§ **Document section**:

I haven't tried lowering MAX_COMPRESS_LOG_SIZE in this kernel yet but will test 
this when I can.

On Tue, Aug 25, 2020, at 1:31 PM, 5kft wrote:
Note that I don't think that this particular problem is a memleak as it happens 
very quickly when simply copying files to the zstd-mounted filesystem - but I 
haven't been able to compare the 5.8.3 changes to 5.9-rc1 yet.  This particular 
board boots up with vm.min_free_kbytes = 2406, which seems pretty low, but the 
board only has 512MB RAM on it total.  Kind of crazy I know, but it's a good 
test case for this problem :-)  Also, again lz4 compression works fine at this 
low value.

I'm not sure that this particular change (lowering MAX_COMPRESS_LOG_SIZE) helps 
significantly.  I'm still seeing the failures even with vm.mem_free_kbytes = 
32768 (and this seems like a rather high value compared to the default).

On Tue, Aug 25, 2020, at 12:43 PM, Jaegeuk Kim wrote:
So, if there's no memleak in f2fs but we need to do something like that, I feel 
that something is misconfigured in f2fs wrt zstd.
I took a look at zstd initialization flow, it seems f2fs is asking too much 
memory space for the workspace when comparing it with btrfs.
Could you please check whether replacing the below "8" with "5" mitigates the problem? 
("5" is used in btrfs.)

In fs/f2fs/f2fs.h,
#define MAX_COMPRESS_LOG_SIZE           8



2020년 8월 25일 (화) 오후 12:30, 5kft <[email protected]>님이 작성:
__
Will do!  Quick question - should these changes handle a low 
"vm.min_free_kbytes" situation with f2fs?  I can workaround for now by 
increasing this value per-board, although I don't know how high to increase it to (and 
I'm not sure typical users of f2fs with compression would know how to determine the right 
value either).

On Tue, Aug 25, 2020, at 12:25 PM, Jaegeuk Kim wrote:
Oh, can you try to get the diff from up-to-date f2fs?

# cd <5.8.3_branch>
# git diff <5.9-rc1_branch> fs/f2fs

2020년 8월 25일 (화) 오전 11:45, 5kft <[email protected]>님이 작성:
__
Indeed these changes are present in 5.8.3 (copy from the compress.c on my 
build):

                  err = f2fs_write_compressed_pages(cc, submitted,
                                                          wbc, io_type);
                  cops->destroy_compress_ctx(cc);
                  kfree(cc->cpages);
                  cc->cpages = NULL;
                  if (!err)
                          return 0;

On Tue, Aug 25, 2020, at 11:37 AM, Jaegeuk Kim wrote:
Hi,

Thank you for the test and report. :)

§ **Data to examine**:

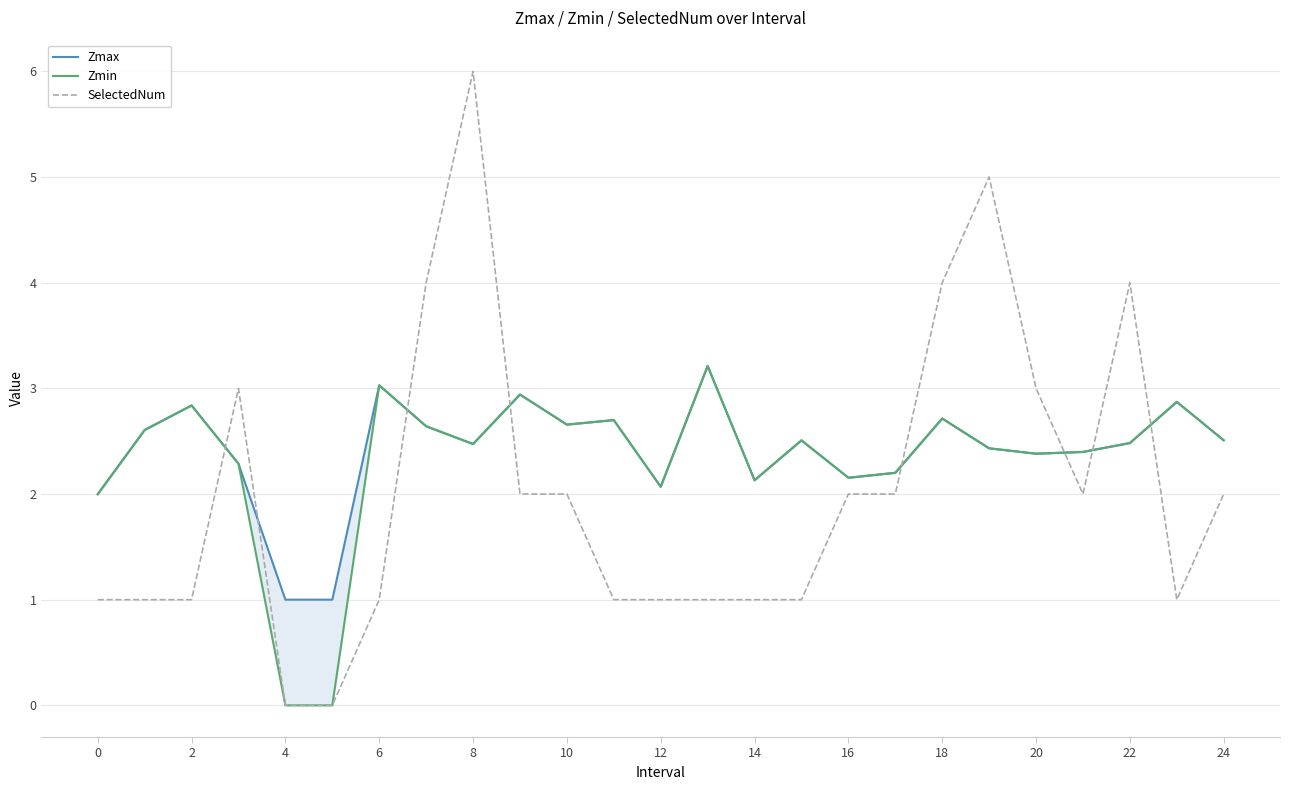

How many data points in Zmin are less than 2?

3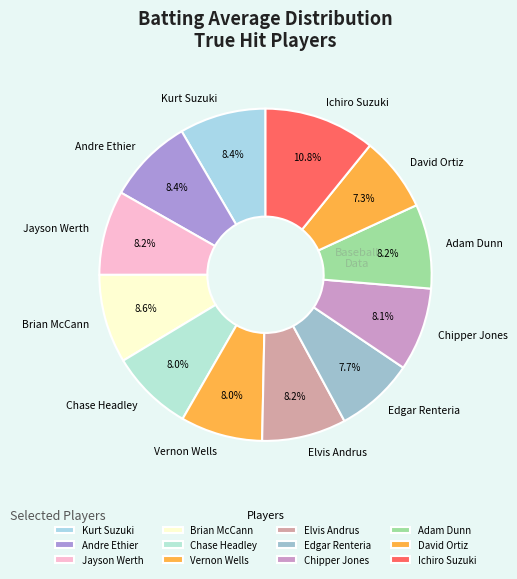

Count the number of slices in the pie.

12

==

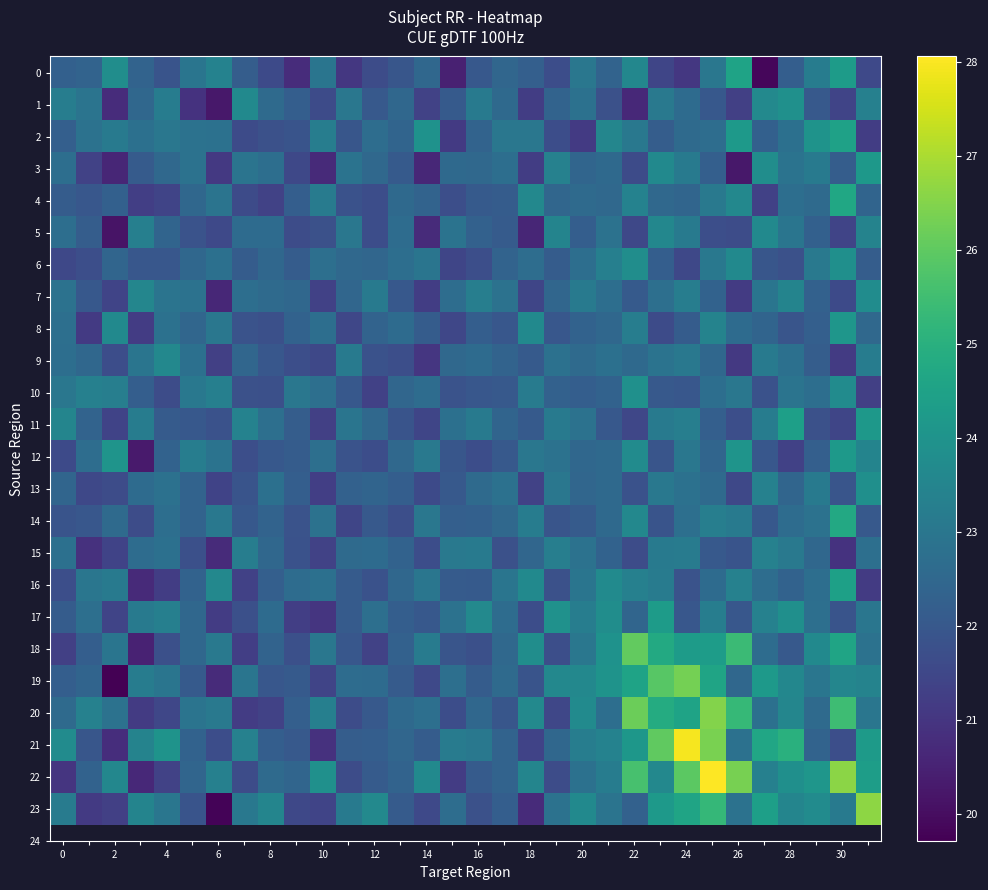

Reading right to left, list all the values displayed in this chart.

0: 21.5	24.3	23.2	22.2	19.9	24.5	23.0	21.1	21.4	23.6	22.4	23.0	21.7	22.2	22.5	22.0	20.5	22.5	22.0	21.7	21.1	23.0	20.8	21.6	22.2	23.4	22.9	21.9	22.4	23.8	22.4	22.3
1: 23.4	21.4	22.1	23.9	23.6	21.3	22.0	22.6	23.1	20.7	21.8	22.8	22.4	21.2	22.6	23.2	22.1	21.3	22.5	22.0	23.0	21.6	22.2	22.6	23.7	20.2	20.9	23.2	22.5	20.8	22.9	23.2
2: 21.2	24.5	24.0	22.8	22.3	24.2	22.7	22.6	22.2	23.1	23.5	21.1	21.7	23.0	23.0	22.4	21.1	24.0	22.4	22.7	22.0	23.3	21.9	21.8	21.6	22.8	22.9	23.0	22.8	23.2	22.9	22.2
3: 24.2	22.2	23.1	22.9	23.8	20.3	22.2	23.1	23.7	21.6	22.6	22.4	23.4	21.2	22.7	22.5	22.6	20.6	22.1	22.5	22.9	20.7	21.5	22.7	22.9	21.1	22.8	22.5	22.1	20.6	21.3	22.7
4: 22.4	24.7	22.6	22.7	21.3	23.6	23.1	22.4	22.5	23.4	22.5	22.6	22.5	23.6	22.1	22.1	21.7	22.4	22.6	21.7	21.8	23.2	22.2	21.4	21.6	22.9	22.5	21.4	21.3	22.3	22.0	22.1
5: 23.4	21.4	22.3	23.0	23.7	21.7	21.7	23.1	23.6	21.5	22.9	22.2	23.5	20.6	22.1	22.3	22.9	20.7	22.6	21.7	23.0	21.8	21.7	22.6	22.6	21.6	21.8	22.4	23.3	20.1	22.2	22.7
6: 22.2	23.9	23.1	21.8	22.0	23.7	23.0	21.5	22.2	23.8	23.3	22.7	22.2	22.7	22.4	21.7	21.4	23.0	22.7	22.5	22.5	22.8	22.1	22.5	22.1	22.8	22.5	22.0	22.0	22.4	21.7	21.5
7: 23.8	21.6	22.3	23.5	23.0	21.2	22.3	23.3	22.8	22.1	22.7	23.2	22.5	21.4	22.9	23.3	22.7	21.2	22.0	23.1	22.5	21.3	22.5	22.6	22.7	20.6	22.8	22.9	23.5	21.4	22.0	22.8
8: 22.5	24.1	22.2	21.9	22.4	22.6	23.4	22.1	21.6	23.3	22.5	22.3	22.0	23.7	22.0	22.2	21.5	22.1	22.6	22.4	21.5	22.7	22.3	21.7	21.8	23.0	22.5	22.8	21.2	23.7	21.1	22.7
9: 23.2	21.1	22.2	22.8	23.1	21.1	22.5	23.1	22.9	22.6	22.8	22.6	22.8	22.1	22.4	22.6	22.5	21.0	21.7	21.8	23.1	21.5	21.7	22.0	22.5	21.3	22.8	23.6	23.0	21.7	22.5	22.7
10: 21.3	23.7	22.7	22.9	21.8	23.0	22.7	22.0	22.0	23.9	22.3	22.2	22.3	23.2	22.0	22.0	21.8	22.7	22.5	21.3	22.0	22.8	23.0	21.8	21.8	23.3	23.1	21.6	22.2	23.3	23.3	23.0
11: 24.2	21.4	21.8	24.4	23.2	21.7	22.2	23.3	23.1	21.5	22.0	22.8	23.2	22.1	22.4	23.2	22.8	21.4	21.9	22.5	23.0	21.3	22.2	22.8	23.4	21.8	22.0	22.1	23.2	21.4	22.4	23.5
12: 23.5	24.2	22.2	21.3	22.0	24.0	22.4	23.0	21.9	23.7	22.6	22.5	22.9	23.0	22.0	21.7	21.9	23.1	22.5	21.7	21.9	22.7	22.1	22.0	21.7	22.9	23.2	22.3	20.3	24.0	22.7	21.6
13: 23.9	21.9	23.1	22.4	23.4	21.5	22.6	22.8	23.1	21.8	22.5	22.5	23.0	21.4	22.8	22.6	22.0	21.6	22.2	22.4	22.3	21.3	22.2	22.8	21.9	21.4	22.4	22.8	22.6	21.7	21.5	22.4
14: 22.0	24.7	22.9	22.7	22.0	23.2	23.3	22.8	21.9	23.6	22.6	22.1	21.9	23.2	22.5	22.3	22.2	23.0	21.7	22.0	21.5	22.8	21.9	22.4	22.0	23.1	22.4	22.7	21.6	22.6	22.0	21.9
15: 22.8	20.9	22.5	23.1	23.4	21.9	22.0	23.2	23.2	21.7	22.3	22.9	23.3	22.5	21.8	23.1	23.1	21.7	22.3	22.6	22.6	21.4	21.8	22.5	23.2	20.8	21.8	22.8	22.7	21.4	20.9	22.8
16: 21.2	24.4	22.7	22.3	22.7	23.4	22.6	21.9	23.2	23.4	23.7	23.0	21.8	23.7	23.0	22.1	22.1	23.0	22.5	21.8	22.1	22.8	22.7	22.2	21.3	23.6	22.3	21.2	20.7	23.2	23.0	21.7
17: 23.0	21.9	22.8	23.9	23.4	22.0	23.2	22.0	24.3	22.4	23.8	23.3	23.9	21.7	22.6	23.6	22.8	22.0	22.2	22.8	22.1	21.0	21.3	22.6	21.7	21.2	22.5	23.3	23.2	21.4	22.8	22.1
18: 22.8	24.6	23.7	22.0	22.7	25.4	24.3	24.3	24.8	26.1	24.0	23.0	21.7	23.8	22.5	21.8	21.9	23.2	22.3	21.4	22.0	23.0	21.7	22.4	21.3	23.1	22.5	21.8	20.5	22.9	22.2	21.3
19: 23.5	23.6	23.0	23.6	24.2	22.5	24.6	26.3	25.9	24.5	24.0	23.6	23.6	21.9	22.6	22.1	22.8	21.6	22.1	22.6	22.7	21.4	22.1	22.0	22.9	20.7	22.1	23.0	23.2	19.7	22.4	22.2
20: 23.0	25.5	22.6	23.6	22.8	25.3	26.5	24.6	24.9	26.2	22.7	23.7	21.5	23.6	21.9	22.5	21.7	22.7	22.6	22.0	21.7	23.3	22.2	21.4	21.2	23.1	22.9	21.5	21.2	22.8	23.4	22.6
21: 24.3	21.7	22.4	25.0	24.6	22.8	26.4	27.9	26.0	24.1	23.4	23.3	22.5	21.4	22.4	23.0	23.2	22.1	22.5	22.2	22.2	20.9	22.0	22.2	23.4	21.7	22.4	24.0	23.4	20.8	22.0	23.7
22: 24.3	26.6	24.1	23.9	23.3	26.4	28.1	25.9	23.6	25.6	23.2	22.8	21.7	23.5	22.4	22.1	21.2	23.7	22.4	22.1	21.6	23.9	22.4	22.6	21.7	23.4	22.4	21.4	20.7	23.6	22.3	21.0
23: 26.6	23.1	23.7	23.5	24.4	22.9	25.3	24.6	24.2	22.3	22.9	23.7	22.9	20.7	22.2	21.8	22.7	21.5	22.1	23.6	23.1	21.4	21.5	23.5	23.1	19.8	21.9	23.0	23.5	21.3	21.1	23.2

§ **Exercise tasks**:
• 1. Give every time of day that appears in the thread's lines beginning with "On Tue, Aug 25, 2020, at".
• 2. In the thread, update the passage that begins at the words "I took a look" and stops after "mitigates the problem?", changing "workspace" to "work buffer".

§ **Answers for this exercise**:
• 1. 1:31 PM, 12:43 PM, 12:25 PM, 11:37 AM

• 2.
I took a look at zstd initialization flow, it seems f2fs is asking too much 
memory space for the work buffer when comparing it with btrfs.
Could you please check whether replacing the below "8" with "5" mitigates the problem?